* Excerpt
·····

In March, the Federal Reserve ran its annual stress test of America’s largest financial institutions. “The results […] continue to reflect improvement in banks’ condition,” said Fed Chairman Ben Bernanke in an April 8th speech. Of the 18 largest banks that underwent testing, all but one were found to have strengthened their defenses against the possibility of a new financial crash. “Projected aggregate loan losses under this year’s most stressful scenario (the so-called severely adverse scenario) were 7% lower than the comparable figure last year, in part because the riskiness of banks’ portfolios continues to decline,” commented Bernanke. In addition, those same 18 firms have roughly doubled their capital levels, “from 5.6% of risk-weighted assets at the end of 2008 to 11.3% at the end of 2012.” This not only puts many of them already in line with the international standards set forth by the Basel III agreement but also enables them to better absorb losses.

·····

* Material for the task

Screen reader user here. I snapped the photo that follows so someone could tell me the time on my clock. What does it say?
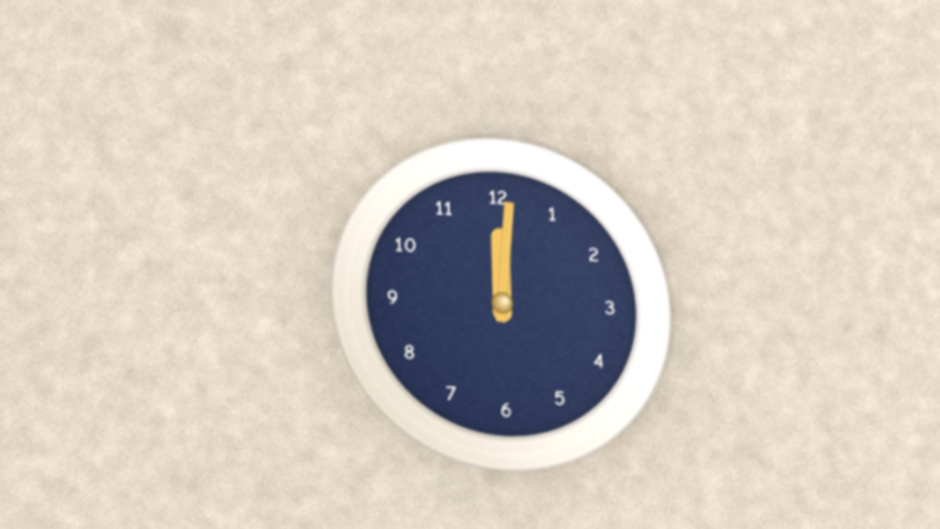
12:01
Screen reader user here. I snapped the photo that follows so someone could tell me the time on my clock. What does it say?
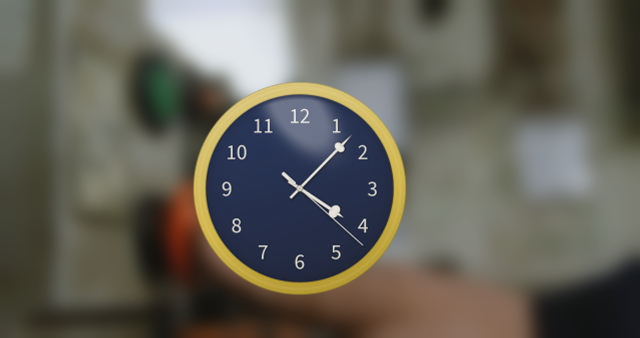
4:07:22
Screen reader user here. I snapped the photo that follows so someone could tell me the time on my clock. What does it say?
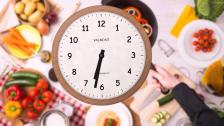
6:32
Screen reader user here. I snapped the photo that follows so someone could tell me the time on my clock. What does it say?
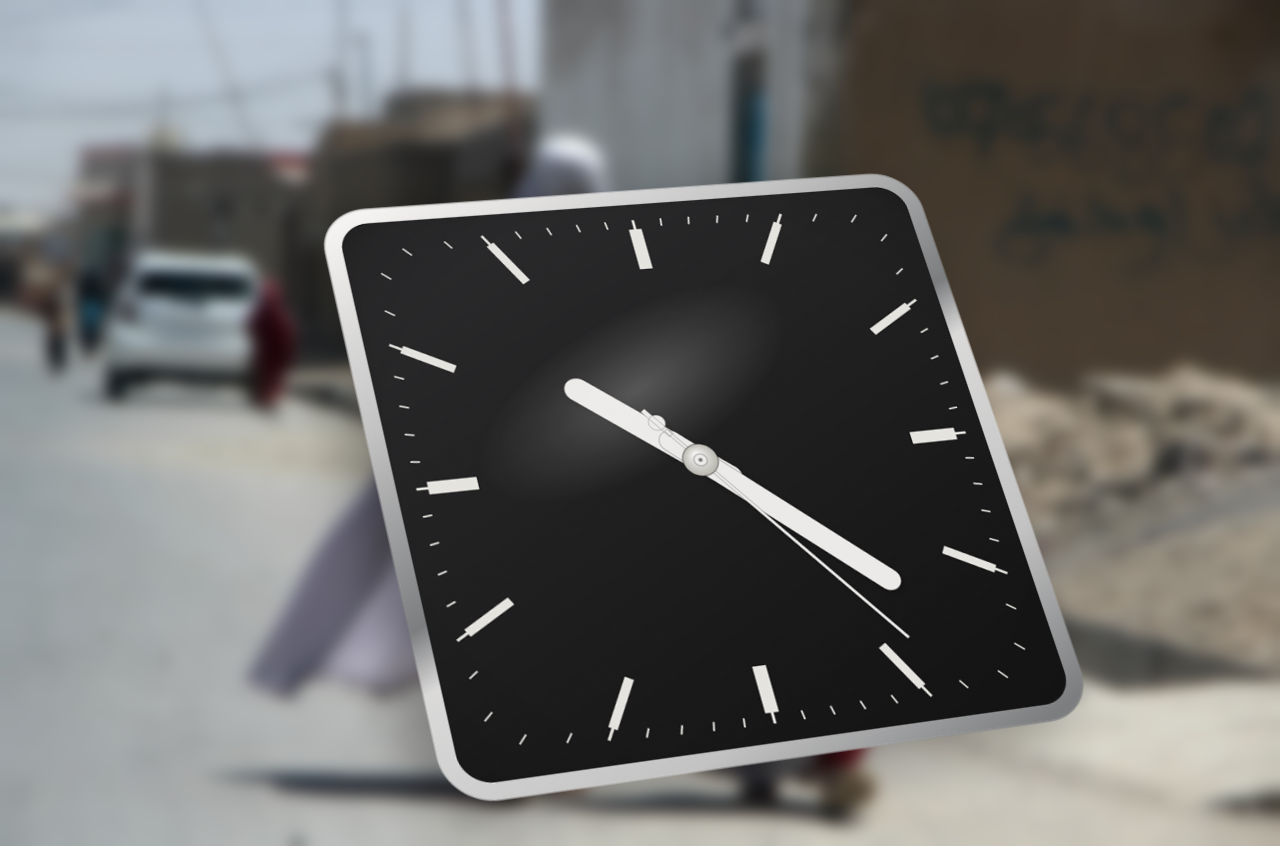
10:22:24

·····

* Tasks
**A.** Rewrite the four rows above, changing each "clock" to "watch" and keeping everything else the same. Omit the pictures from your version.
**B.** Continue the excerpt on the Federal Reserve's bank stress test from its last sentence.

* Set of answers
**A.**
Screen reader user here. I snapped the photo that follows so someone could tell me the time on my watch. What does it say?
12:01
Screen reader user here. I snapped the photo that follows so someone could tell me the time on my watch. What does it say?
4:07:22
Screen reader user here. I snapped the photo that follows so someone could tell me the time on my watch. What does it say?
6:32
Screen reader user here. I snapped the photo that follows so someone could tell me the time on my watch. What does it say?
10:22:24

**B.**
At the same time, however, the implementation of Dodd-Frank – the law which has tried to rein it all in – is far behind schedule. What’s more, in the ongoing process of rule-making, some of its key and more controversial provisions are being watered down due to intense industry lobbying. For example the Volcker Rule, which was originally intended to prevent banks from engaging in speculative trading but, experts say, has been spelled out so vaguely that it lost its bite. As a result, many people are now starting to doubt whether, even when fully enacted, Dodd-Frank will really shield US banks from the worst systemic risks, and taxpayers from having to bail them out in case they fail.

According to Saule Omarova, Assistant Professor of Law at the University of North Carolina, the effort by Dodd-Frank to make the financial system more transparent and thus safer is commendable and necessary, but it might fall short of the law’s lofty goal. “For example, I don’t think that merely requiring standardization, central clearing, and exchange-trading of derivatives solves the fundamental problem posed by these complex and highly malleable products, which often serve to synthesize, amplify, and hide risk,” she says.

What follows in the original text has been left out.